Sebuah kabar mengejutkan datang dari tetangganya negeri kanguru. Jacinda Ardern menyatakan bakal undur diri dari jabatan Perdana Menteri Selandia Baru, selambat-lambatnya pada Februari 2023 mendatang.
Pada pertemuan kaukus tahunan partai yang terselenggara pada hari Kamis (19/1/2023), Ardern mengatakan bahwa dirinya “tidak lagi memiliki cukup tenaga” untuk lebih jauh mengemban amanah.
“Sudah waktunya…. Saya pergi, karena dengan peran istimewa seperti itu datanglah tanggung jawab. Tanggung jawab dalam mengetahui kapan Anda menjadi orang yang tepat untuk memimpin dan kapan berhenti,” kata Ardern seperti dikutip The Guardian.

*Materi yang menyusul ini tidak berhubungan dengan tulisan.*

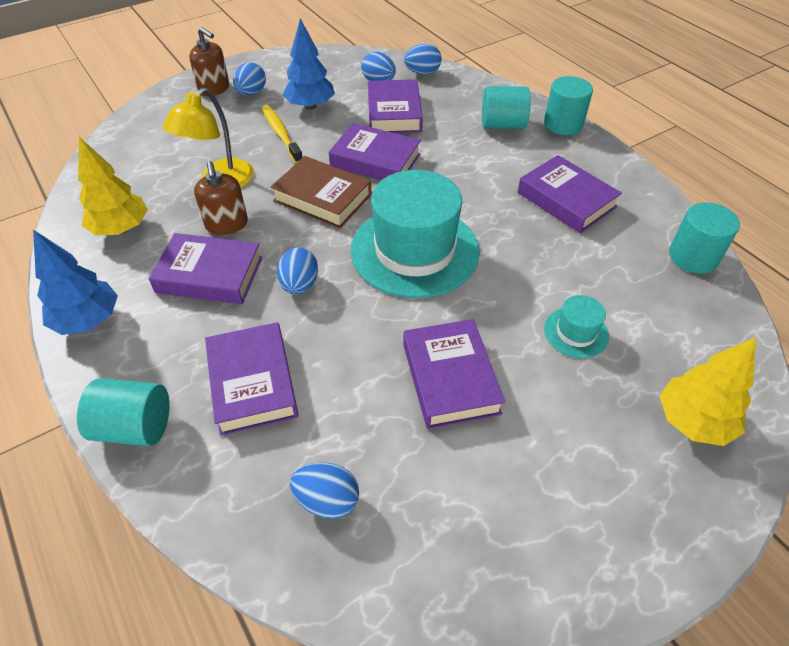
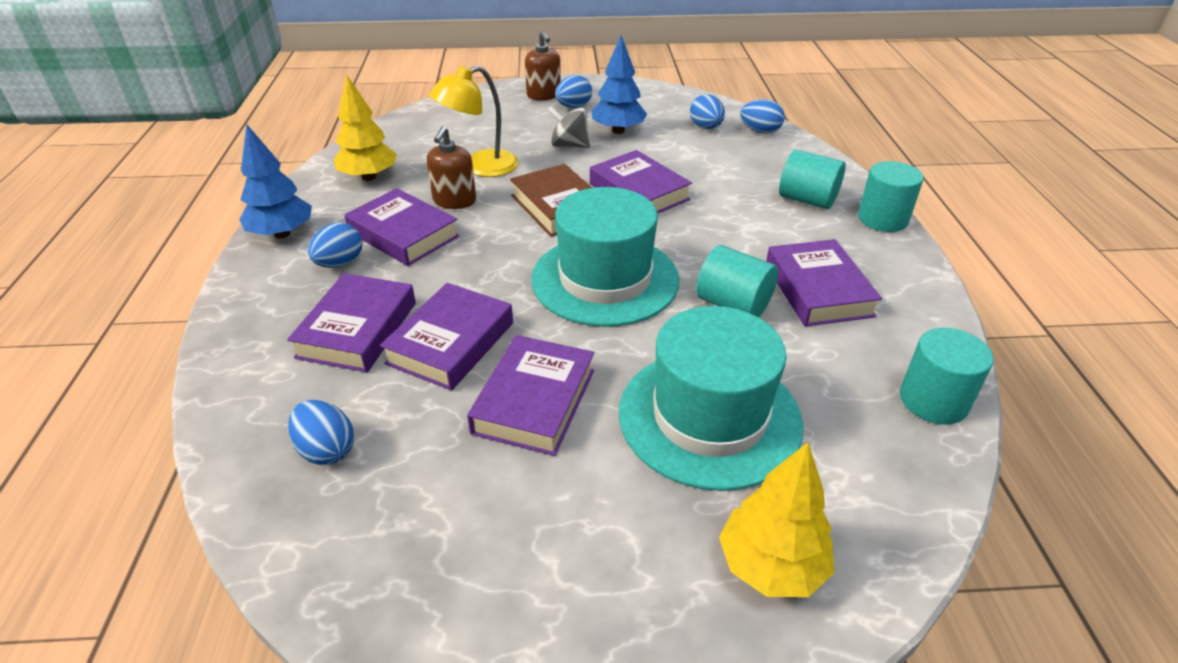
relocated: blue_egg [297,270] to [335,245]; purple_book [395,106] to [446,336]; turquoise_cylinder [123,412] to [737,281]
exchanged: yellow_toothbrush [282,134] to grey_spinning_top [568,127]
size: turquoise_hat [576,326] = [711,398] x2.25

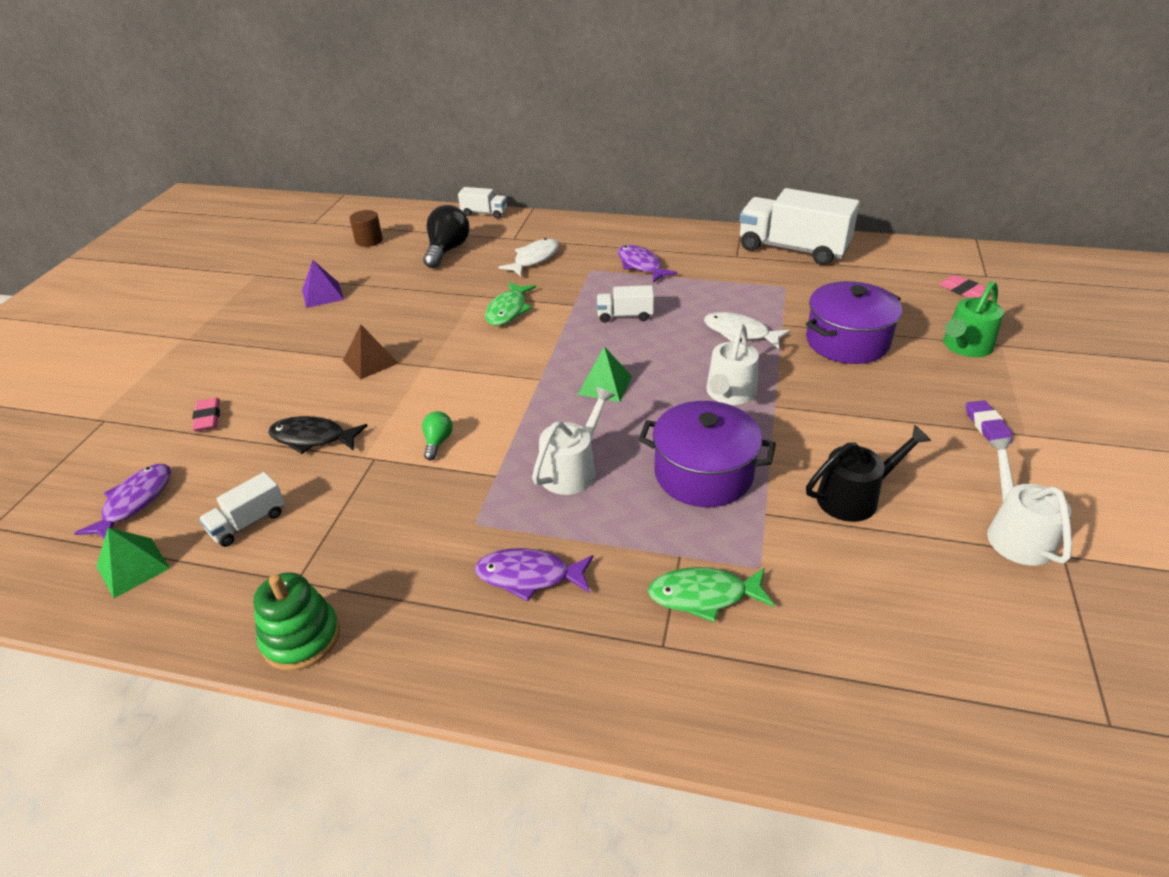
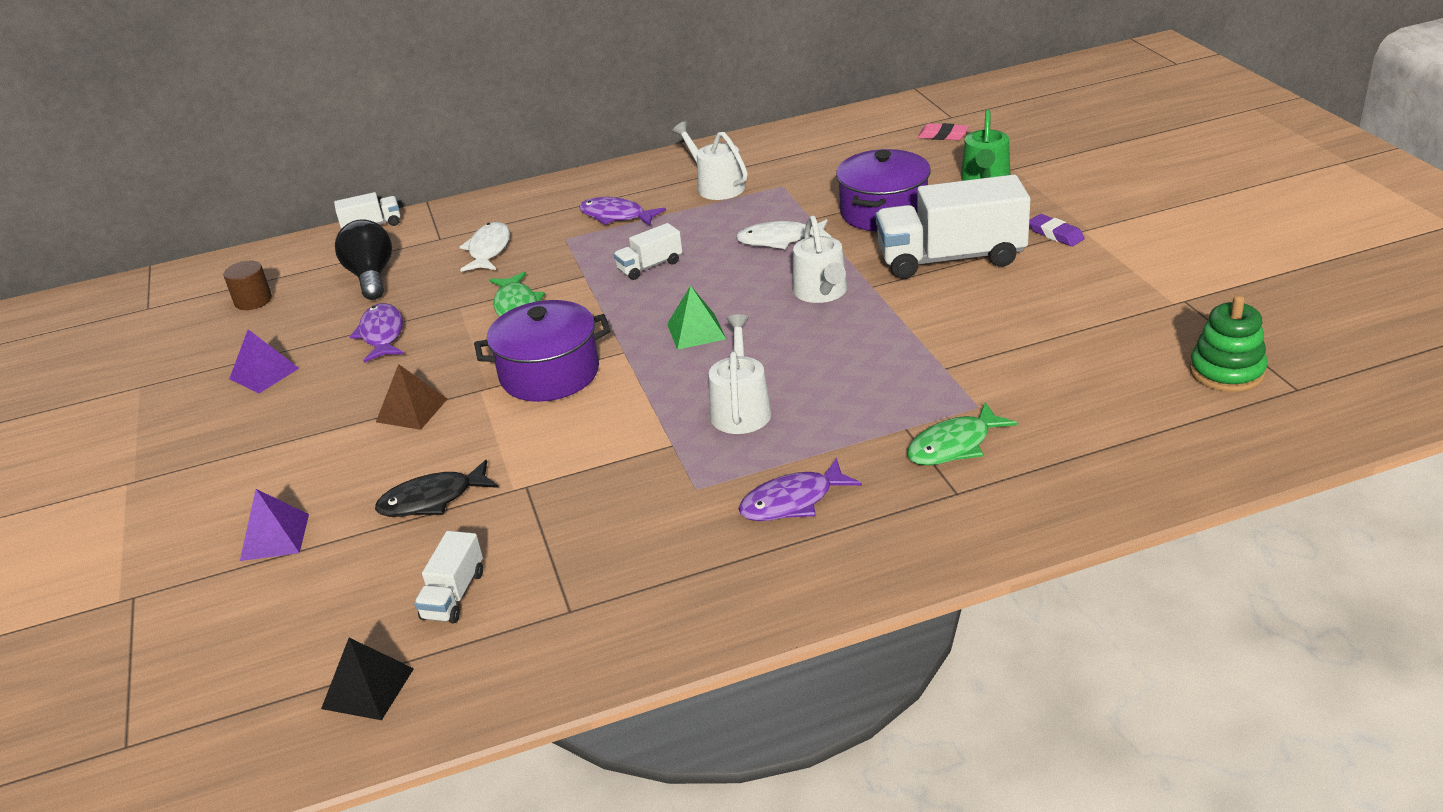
missing: green_light_bulb [437,435]; black_watering_can [869,473]
relocated: purple_fish [122,501] to [377,332]; purple_pot [707,454] to [542,351]; white_watering_can [1029,501] to [710,160]; white_truck [799,226] to [953,227]; green_stacking_toy [296,622] to [1228,343]
exchanged: pink_eraser [206,415] to purple_pyramid [274,525]
colour: green_pyramid [133,562] to black_pyramid [367,679]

Di Indonesia, sosok Ardern sempat menjadi percakapan warganet. Ini terjadi menyusul serangan teroris di dua masjid pada tri semester pertama 2019. Penembakan brutal di Kota Christchurch dan Kota Linwood ini menewaskan 50 orang dan menyebabkan 50 lainnya mengalami luka-luka.
Diduga, pelaku penembakan adalah seorang warga negara Australia yang terpapar ideologi supremasi kulit putih.
Sikap Ardern dalam menanggapi serangan terorisme itu menuai pujian dari warga dunia, termasuk Indonesia.
Ardern menunjukkan solidaritasnya terhadap umat Muslim yang sedang berduka. Dia bahkan terlihat menggunakan jilbab ketika mendatangi keluarga korban maupun menjenguk korban yang terluka di rumah sakit.
Ardern kemudian mengevaluasi undang-undang persenjataan di Selandia Baru. Seruannya ini mendapatkan persetujuan secara luas di negara tersebut.
Sebagai informasi, Ardern merupakan perempuan paling muda di dunia yang memimpin sebuah negara, sejurus setelah terpilih menjadi perdana menteri pada 2017 di usia 37 tahun.
Setahun kemudian, ia menjadi pemimpin terpilih kedua dalam sejarah modern dunia yang melahirkan saat sedang menjabat.
Selama lima setengah tahun masa kepemimpinannya, Ardern melewati masa-masa sulit. Meski demikian, dia dianggap cukup sukses dalam mengelola pemerintahannya terkait dengan program perubahan iklim, perumahan sosial, dan menekan angka kemiskinan anak—salah satu yang ia sangat banggakan.
“Memimpin negara untuk melewati masa damai itu adalah satu hal, hal lainnya harus memimpinnya melalui masa kritis,” ujarnya.
“Peristiwa-peristiwa tersebut… telah menguras energi karena bobotnya yang besar dan sifatnya yang terus menerus. Tidak pernah ada momen di mana kami merasakan hanya memerintah.” Demikian Arden menandaskan.